Background. There have been no reports on the effect of FK5 06, a new immunosuppressive agent, on experimental membranous glomerulonephritis (MN) induced by an exogenous antigen. Therefore we investigated the effects of FK506 on MN induced by cationized bovine serum albumin (C-BSA) in rats. Methods. Two weeks after the rats were immunized with 1 mg of C-BSA and Freund's complete adjuvant, they received intravenous injections of 3 mg/kg of C-BSA 3 times weekly for 4 weeks.
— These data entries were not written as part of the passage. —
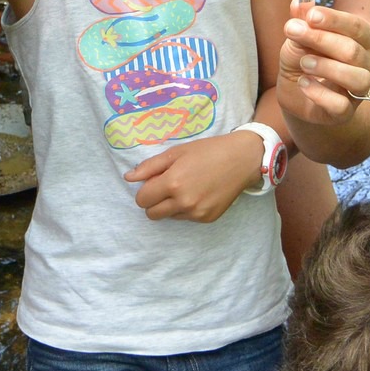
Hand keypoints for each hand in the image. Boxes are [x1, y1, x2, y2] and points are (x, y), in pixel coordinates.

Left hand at [123, 132, 262, 221]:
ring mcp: (196, 213)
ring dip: (170, 206)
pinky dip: (186, 209)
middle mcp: (184, 202)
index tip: (154, 182)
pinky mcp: (207, 219)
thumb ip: (150, 167)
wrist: (241, 160)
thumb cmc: (207, 151)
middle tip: (166, 187)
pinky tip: (198, 193)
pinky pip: (186, 218)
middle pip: (152, 214)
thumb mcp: (176, 153)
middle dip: (153, 202)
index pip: (142, 200)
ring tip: (186, 187)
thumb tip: (128, 178)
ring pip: (169, 217)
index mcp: (173, 183)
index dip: (145, 191)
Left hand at [277, 2, 369, 125]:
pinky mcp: (345, 112)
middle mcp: (369, 65)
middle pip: (353, 51)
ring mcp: (359, 91)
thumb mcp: (299, 39)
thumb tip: (298, 3)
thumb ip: (301, 22)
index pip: (357, 26)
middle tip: (292, 32)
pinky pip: (340, 105)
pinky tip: (303, 83)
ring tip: (303, 62)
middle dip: (321, 39)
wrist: (297, 96)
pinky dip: (319, 93)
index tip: (311, 15)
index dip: (334, 20)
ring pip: (357, 79)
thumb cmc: (305, 61)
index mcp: (364, 41)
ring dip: (325, 67)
Rats were divided into four groups: group A (n=5) received intramuscular injections of 3 mg/kg of FK506 daily for 5 days beginning 2 days before the first immunization; group B (n=4) received 1 mg/kg of FK506 daily for 2 weeks beginning 2 weeks after the first immunization; and group C (n=4) received 1 mg/kg of FK506 daily for 2 weeks beginning 4 weeks after the first immunization. Group D (n=5) received no FK506 and served as the control group. Rats were sacrificed 8 weeks after the first immunization. Results. Administration of FK506 in the preimmunization stage almost completely suppressed the development of MN in group A. Histological findings in groups B and C were similar to those in group D, the control group. However, urinary protein excretion was significantly lower in group B (24 +/- 46 mg/day) and C (220 +/- 44 mg/day) than in group D (330 +/- 61 mg/day). Expression of intracellular adhesion molecule-1 in glomeruli and the number of leukocyte functioning-associated molecules-1 were significantly decreased in groups A, B, and C compared with the control group. Administration of FK506 was not associated with any significant side-effects or histological abnormalities. The whole-blood trough levels of FK506 in groups B and C were 9.1 ng/ml and 9.2 ng/ml respectively. Conclusions. The efficacy of FK506 was significantly increased when the drug was administered in the early phase of immunization in this model. The present study suggests that FK506 may be useful in patients with intractable nephrotic syndrome such as MN.